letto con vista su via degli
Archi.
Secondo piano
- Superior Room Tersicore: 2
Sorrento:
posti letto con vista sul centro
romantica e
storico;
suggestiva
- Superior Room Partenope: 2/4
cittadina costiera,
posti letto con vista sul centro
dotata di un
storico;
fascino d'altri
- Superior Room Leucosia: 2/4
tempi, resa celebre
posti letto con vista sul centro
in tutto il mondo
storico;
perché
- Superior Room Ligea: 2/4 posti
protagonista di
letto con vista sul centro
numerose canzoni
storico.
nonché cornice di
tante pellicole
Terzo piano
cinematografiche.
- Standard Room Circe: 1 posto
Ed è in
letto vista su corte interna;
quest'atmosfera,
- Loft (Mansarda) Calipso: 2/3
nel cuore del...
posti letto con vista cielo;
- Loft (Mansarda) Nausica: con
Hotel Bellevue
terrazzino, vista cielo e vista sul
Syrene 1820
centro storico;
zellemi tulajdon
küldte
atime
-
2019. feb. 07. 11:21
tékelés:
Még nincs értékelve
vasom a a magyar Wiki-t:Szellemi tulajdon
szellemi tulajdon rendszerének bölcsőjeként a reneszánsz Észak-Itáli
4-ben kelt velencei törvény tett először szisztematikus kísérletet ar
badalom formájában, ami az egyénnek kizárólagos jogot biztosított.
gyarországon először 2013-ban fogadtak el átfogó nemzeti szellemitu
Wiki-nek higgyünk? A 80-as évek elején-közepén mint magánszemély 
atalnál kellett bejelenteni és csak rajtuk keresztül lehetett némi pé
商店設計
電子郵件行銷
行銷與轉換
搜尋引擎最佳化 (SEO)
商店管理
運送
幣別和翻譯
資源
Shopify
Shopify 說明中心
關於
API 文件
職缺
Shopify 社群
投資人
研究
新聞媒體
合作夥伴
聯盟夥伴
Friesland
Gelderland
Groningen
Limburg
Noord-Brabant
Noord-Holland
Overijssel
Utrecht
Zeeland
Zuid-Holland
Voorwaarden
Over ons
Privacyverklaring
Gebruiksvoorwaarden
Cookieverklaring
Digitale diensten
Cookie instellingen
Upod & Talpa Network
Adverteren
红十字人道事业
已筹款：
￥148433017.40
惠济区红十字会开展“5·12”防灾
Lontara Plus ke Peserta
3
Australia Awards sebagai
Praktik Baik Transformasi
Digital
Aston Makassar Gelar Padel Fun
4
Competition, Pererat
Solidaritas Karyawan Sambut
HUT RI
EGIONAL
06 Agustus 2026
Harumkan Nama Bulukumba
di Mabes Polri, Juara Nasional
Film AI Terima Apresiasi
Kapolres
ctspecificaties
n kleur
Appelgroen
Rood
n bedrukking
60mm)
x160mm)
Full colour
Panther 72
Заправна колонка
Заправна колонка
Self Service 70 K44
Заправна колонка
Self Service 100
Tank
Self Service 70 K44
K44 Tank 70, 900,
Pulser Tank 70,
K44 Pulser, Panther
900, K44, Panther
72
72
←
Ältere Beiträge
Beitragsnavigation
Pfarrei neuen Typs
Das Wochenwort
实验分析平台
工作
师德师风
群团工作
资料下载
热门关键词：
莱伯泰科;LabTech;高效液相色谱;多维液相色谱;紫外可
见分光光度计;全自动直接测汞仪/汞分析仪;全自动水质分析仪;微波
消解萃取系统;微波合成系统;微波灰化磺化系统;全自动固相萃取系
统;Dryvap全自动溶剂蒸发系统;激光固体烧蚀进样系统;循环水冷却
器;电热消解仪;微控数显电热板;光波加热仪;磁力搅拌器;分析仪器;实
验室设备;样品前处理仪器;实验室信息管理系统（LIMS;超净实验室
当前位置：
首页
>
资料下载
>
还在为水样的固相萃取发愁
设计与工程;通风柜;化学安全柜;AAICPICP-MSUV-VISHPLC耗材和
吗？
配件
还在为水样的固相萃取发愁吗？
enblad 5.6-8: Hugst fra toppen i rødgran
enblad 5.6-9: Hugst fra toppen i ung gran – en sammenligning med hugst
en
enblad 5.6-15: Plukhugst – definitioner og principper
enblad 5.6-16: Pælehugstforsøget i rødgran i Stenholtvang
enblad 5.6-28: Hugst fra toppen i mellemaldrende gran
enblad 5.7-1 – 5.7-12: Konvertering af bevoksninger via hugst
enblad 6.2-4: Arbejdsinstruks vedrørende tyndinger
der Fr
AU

::::::

* _Exercise_: Set down each entry exactly, leaving none out.

* _Problem solution_:
letto con vista su via degli
Archi.
Secondo piano
- Superior Room Tersicore: 2
Sorrento:
posti letto con vista sul centro
romantica e
storico;
suggestiva
- Superior Room Partenope: 2/4
cittadina costiera,
posti letto con vista sul centro
dotata di un
storico;
fascino d'altri
- Superior Room Leucosia: 2/4
tempi, resa celebre
posti letto con vista sul centro
in tutto il mondo
storico;
perché
- Superior Room Ligea: 2/4 posti
protagonista di
letto con vista sul centro
numerose canzoni
storico.
nonché cornice di
tante pellicole
Terzo piano
cinematografiche.
- Standard Room Circe: 1 posto
Ed è in
letto vista su corte interna;
quest'atmosfera,
- Loft (Mansarda) Calipso: 2/3
nel cuore del...
posti letto con vista cielo;
- Loft (Mansarda) Nausica: con
Hotel Bellevue
terrazzino, vista cielo e vista sul
Syrene 1820
centro storico;
zellemi tulajdon
küldte
atime
-
2019. feb. 07. 11:21
tékelés:
Még nincs értékelve
vasom a a magyar Wiki-t:Szellemi tulajdon
szellemi tulajdon rendszerének bölcsőjeként a reneszánsz Észak-Itáli
4-ben kelt velencei törvény tett először szisztematikus kísérletet ar
badalom formájában, ami az egyénnek kizárólagos jogot biztosított.
gyarországon először 2013-ban fogadtak el átfogó nemzeti szellemitu
Wiki-nek higgyünk? A 80-as évek elején-közepén mint magánszemély 
atalnál kellett bejelenteni és csak rajtuk keresztül lehetett némi pé
商店設計
電子郵件行銷
行銷與轉換
搜尋引擎最佳化 (SEO)
商店管理
運送
幣別和翻譯
資源
Shopify
Shopify 說明中心
關於
API 文件
職缺
Shopify 社群
投資人
研究
新聞媒體
合作夥伴
聯盟夥伴
Friesland
Gelderland
Groningen
Limburg
Noord-Brabant
Noord-Holland
Overijssel
Utrecht
Zeeland
Zuid-Holland
Voorwaarden
Over ons
Privacyverklaring
Gebruiksvoorwaarden
Cookieverklaring
Digitale diensten
Cookie instellingen
Upod & Talpa Network
Adverteren
红十字人道事业
已筹款：
￥148433017.40
惠济区红十字会开展“5·12”防灾
Lontara Plus ke Peserta
3
Australia Awards sebagai
Praktik Baik Transformasi
Digital
Aston Makassar Gelar Padel Fun
4
Competition, Pererat
Solidaritas Karyawan Sambut
HUT RI
EGIONAL
06 Agustus 2026
Harumkan Nama Bulukumba
di Mabes Polri, Juara Nasional
Film AI Terima Apresiasi
Kapolres
ctspecificaties
n kleur
Appelgroen
Rood
n bedrukking
60mm)
x160mm)
Full colour
Panther 72
Заправна колонка
Заправна колонка
Self Service 70 K44
Заправна колонка
Self Service 100
Tank
Self Service 70 K44
K44 Tank 70, 900,
Pulser Tank 70,
K44 Pulser, Panther
900, K44, Panther
72
72
←
Ältere Beiträge
Beitragsnavigation
Pfarrei neuen Typs
Das Wochenwort
实验分析平台
工作
师德师风
群团工作
资料下载
热门关键词：
莱伯泰科;LabTech;高效液相色谱;多维液相色谱;紫外可
见分光光度计;全自动直接测汞仪/汞分析仪;全自动水质分析仪;微波
消解萃取系统;微波合成系统;微波灰化磺化系统;全自动固相萃取系
统;Dryvap全自动溶剂蒸发系统;激光固体烧蚀进样系统;循环水冷却
器;电热消解仪;微控数显电热板;光波加热仪;磁力搅拌器;分析仪器;实
验室设备;样品前处理仪器;实验室信息管理系统（LIMS;超净实验室
当前位置：
首页
>
资料下载
>
还在为水样的固相萃取发愁
设计与工程;通风柜;化学安全柜;AAICPICP-MSUV-VISHPLC耗材和
吗？
配件
还在为水样的固相萃取发愁吗？
enblad 5.6-8: Hugst fra toppen i rødgran
enblad 5.6-9: Hugst fra toppen i ung gran – en sammenligning med hugst
en
enblad 5.6-15: Plukhugst – definitioner og principper
enblad 5.6-16: Pælehugstforsøget i rødgran i Stenholtvang
enblad 5.6-28: Hugst fra toppen i mellemaldrende gran
enblad 5.7-1 – 5.7-12: Konvertering af bevoksninger via hugst
enblad 6.2-4: Arbejdsinstruks vedrørende tyndinger
der Fr
AU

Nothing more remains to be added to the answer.